VoV - Como se deu a reunião com a galera do "Aquarius"? Tratava-se de um grupo já conhecido e que se uniu ou a banda foi formada para acompanhar o cantor Luiz Antonio apenas por conta desse projeto?

TB - Não! O Luiz Antonio, assim como eu, fomos convidados. Na verdade existia um conhecimento do baterista, que era o Raymundo Bittencourt, com um empresário espanhol e ele tinha um grande aparato e tinha uma boate dentro, imagino que foi isso, e pensaram em montar o conjunto para bombar lá; daí o Raymundo que conhecia a galera da música e juntou.

VoV - O álbum foi gravado em Barcelona. Foi uma opção do grupo gravar fora do Brasil, o mercado nacional não mostrou o devido interesse e surgiu essa oportunidade na espanha ou a ideia surgiu por conta do conturbado cenário político, daquele período, e todas as restrições ditadas aos artistas?

TB - O projeto foi iniciado aqui. Chegamos a gravar alguma coisa. Na verdade a história toda começou bem antes. O Raymundo Bittencourt, que é muito inteilgente, construia estúdios e construiu um que a Globo e a Som Livre, compraram. Ao lado foi construido um puta prédio onde o João Araújo tornou o da Som Livre, e nós passamos a fazer uso desse estúdio, isso antes do Brasil Aquarius, quando eu tinha 19 anos, depois disso fomos para Barcelona, precisei da autorização do meu pai, fiquei lá até os 21 anos quando gravamos o álbum "Luiz Antonio y Aquarius".

VoV - Então a trupe toda ficou lá por dois anos?

## Instrução 1
Segundo o excerto da entrevista, quem era o baterista do grupo?
O excerto e os registros são independentes entre si.

## Dados extraídos
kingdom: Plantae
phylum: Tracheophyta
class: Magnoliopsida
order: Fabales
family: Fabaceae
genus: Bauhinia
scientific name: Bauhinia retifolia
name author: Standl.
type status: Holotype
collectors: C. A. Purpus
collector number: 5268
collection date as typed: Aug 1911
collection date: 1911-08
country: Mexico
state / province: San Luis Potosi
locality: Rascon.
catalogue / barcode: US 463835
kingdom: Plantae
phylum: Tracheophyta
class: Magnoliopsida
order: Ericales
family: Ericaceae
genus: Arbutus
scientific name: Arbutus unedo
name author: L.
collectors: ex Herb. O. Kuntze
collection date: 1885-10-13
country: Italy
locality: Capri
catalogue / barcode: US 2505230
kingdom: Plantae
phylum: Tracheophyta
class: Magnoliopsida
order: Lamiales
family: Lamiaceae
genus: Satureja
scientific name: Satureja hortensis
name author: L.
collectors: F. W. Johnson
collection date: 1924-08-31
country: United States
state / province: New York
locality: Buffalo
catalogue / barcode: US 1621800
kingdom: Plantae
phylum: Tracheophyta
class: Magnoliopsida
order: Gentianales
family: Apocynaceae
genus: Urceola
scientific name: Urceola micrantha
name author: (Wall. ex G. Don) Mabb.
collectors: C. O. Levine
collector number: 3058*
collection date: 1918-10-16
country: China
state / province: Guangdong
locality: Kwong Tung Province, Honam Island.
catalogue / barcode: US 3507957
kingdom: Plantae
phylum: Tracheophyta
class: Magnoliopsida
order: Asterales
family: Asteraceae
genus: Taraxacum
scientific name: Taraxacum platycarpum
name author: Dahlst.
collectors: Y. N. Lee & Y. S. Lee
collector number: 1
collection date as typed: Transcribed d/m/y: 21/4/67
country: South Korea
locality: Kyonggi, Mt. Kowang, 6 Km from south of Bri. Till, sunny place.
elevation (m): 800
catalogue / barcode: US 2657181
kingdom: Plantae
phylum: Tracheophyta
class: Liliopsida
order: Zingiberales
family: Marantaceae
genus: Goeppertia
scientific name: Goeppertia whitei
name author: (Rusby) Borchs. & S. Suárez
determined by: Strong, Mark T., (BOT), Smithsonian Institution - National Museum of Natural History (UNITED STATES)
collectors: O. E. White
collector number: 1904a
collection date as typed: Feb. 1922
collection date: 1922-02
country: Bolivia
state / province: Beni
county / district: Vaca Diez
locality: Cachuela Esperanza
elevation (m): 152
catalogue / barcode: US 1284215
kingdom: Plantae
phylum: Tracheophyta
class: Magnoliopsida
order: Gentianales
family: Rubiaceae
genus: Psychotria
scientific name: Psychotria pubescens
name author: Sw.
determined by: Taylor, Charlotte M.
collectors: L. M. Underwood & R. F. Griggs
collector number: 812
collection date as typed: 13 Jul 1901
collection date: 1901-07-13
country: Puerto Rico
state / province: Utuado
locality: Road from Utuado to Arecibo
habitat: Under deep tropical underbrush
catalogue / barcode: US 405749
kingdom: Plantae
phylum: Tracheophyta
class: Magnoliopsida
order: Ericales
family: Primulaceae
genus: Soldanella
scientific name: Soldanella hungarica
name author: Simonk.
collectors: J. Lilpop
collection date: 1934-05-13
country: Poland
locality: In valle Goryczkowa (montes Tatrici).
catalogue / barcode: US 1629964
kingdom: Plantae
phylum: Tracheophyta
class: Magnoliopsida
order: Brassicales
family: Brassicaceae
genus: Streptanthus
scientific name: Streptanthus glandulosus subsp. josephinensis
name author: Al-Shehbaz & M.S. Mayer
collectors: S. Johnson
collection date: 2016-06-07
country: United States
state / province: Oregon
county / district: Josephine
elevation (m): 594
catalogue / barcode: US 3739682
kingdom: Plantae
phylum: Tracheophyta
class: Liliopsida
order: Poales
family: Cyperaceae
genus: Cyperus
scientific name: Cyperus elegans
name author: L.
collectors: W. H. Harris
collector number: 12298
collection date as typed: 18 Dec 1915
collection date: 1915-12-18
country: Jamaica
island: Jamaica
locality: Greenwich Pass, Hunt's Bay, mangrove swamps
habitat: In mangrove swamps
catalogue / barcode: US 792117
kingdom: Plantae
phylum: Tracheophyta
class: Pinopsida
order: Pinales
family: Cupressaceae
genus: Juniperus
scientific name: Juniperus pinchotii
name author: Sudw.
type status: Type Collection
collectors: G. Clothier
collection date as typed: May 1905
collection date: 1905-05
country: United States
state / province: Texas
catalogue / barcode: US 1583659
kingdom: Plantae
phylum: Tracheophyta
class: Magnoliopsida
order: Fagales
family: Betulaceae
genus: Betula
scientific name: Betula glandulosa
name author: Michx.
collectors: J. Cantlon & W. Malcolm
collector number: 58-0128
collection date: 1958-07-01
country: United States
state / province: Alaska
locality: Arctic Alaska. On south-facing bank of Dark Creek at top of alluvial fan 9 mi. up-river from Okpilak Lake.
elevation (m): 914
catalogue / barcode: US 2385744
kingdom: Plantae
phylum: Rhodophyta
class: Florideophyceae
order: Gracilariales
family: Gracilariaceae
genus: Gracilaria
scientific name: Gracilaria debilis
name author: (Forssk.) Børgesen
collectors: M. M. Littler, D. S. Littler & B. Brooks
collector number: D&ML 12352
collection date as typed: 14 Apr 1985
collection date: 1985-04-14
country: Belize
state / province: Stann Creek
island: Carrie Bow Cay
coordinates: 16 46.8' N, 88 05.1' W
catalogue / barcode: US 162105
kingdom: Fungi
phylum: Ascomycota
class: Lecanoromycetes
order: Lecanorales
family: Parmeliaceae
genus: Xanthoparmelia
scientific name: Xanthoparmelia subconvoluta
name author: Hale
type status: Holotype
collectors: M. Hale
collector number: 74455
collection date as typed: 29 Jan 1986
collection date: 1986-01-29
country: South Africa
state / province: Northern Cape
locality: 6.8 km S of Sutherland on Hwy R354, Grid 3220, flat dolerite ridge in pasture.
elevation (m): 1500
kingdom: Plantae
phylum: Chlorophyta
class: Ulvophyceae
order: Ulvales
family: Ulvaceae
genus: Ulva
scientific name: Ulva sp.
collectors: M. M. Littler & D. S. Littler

## Instrução 2
Extraia, sem qualquer alteração, tudo o que vai do início dos registros até a linha que contém "family: Lamiaceae", inclusive.

## Resposta final 1
Raymundo Bittencourt.

## Resposta final 2
kingdom: Plantae
phylum: Tracheophyta
class: Magnoliopsida
order: Fabales
family: Fabaceae
genus: Bauhinia
scientific name: Bauhinia retifolia
name author: Standl.
type status: Holotype
collectors: C. A. Purpus
collector number: 5268
collection date as typed: Aug 1911
collection date: 1911-08
country: Mexico
state / province: San Luis Potosi
locality: Rascon.
catalogue / barcode: US 463835
kingdom: Plantae
phylum: Tracheophyta
class: Magnoliopsida
order: Ericales
family: Ericaceae
genus: Arbutus
scientific name: Arbutus unedo
name author: L.
collectors: ex Herb. O. Kuntze
collection date: 1885-10-13
country: Italy
locality: Capri
catalogue / barcode: US 2505230
kingdom: Plantae
phylum: Tracheophyta
class: Magnoliopsida
order: Lamiales
family: Lamiaceae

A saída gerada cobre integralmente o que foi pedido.